Believed it completely and absolutely.
She must follow her heart.
CHAPTER THREE
For the next two days Della was fully occupied arranging the dinner party.
She was determined that it should not be an intimate one, with opportunities for Jason to speak to her privately. What she really wanted was to have a good look at him to see if he had improved – which was extremely unlikely – since she had last met him.
Her heart sank every time she thought of him, but equally she knew she must help her uncle.
He was wise and sensible enough not to talk about Jason when they were alone. Instead, they discussed every other subject that had ever interested them.
Della recognised, however, that he was worried and troubled. It made her more and more angry that the Duke, his best friend, should now have forced this virtually impossible situation upon him.
‘It certainly does not seem very friendly to me,’ Della grumbled to herself.
She finally decided that it would be a mistake to ask any of the young girls of the County to come to the dinner party.
They were all very charming and yet they were not so beautiful or particularly skilled conversationalists. It would be impossible for Jason not to compare
them with the fascinating and erotic women he had known in Paris, which inevitably would be to their disadvantage.
Finally, after a great deal of thought, she asked a gentleman and his wife who she knew were extremely happy, so much so that people called them, ‘the love birds’.
They were both in their early thirties and had been married for six years. To see them together was to know they were made for each other and nothing else in the world seemed of any importance to them.
She selected another couple that were older friends of her uncle’s. He had commanded a Regiment and retired to his family house in the County. He boasted a large family and his wife was still an attractive and very jolly woman. She was always laughing and obviously adored her husband.
‘These two couples,’ Della decided, ‘will give Jason an idea of what is expected of him when he marries.’
That left her with a woman short.
She remembered Lady Southgate who lived in the next village. She was a widow having been married to an older man who died of a tropical disease when he was in the East.
He had for a short time been the Governor of Hong Kong and Lord Lainden had stayed with them when he was in that part of the world.
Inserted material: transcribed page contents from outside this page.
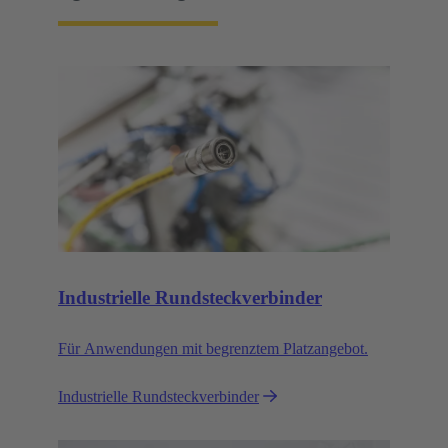
Industrielle Rundsteckverbinder
Für Anwendungen mit begrenztem Platzangebot.
Industrielle Rundsteckverbinder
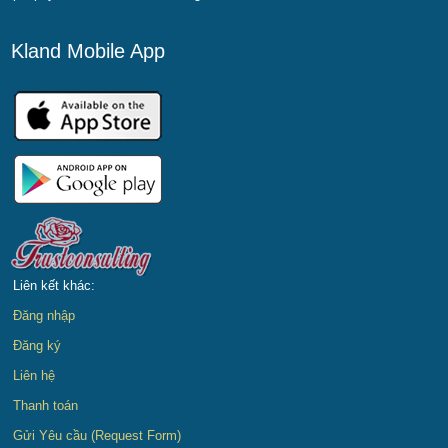
Kland Mobile App
Liên kết khác:
Đăng nhập
Đăng ký
Liên hệ
Thanh toán
Gửi Yêu cầu (Request Form)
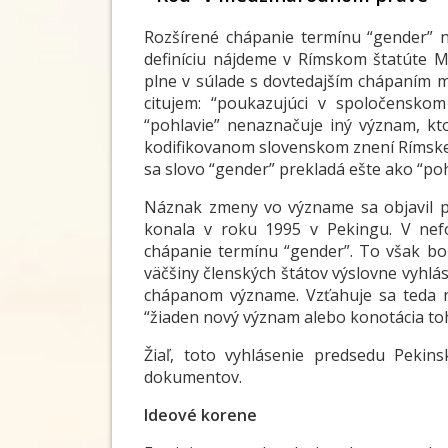
Rozšírené chápanie termínu “gender” 
definíciu nájdeme v Rímskom štatúte M
plne v súlade s dovtedajším chápaním 
citujem: “poukazujúci v spoločensko
“pohlavie” nenaznačuje iný význam, kt
kodifikovanom slovenskom znení Rímskeh
sa slovo “gender” prekladá ešte ako “poh
Náznak zmeny vo význame sa objavil po
konala v roku 1995 v Pekingu. V nefo
chápanie termínu “gender”. To však bo
väčšiny členských štátov výslovne vyhlá
chápanom význame. Vzťahuje sa teda n
“žiaden nový význam alebo konotácia to
Žiaľ, toto vyhlásenie predsedu Pekins
dokumentov.
Ideové korene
Lady Southgate was left without a great deal of money and so she retired to the country and took to breeding dogs.
She was much younger than her husband and Della reckoned that by this time she must be about thirty-six.
She was still very good–looking and even if she did not amuse Jason, Lord Lainden would be delighted to see her. Besides, having entertained many guests as a Governor’s wife she would be a delightful addition to any party.
Della spent a long time with Mrs Beston choosing the menu. If nothing else she and her uncle must enjoy the dinner party and she consulted Storton about which wines would be the most appropriate for the occasion.
Whenever she thought of Jason she shuddered.
She could only hope when they did meet he would not be aware of her feelings about him.
The whole idea of their meeting seemed to darken the sky and yet the day drew nearer and nearer like a desert dust storm.
*
Della had to occupy herself during the afternoon as her uncle was working on his book, so she decided to go and see the gypsies again.
She wanted to have another talk with Lendi to make certain why her life in the future should not seem as bad as she feared.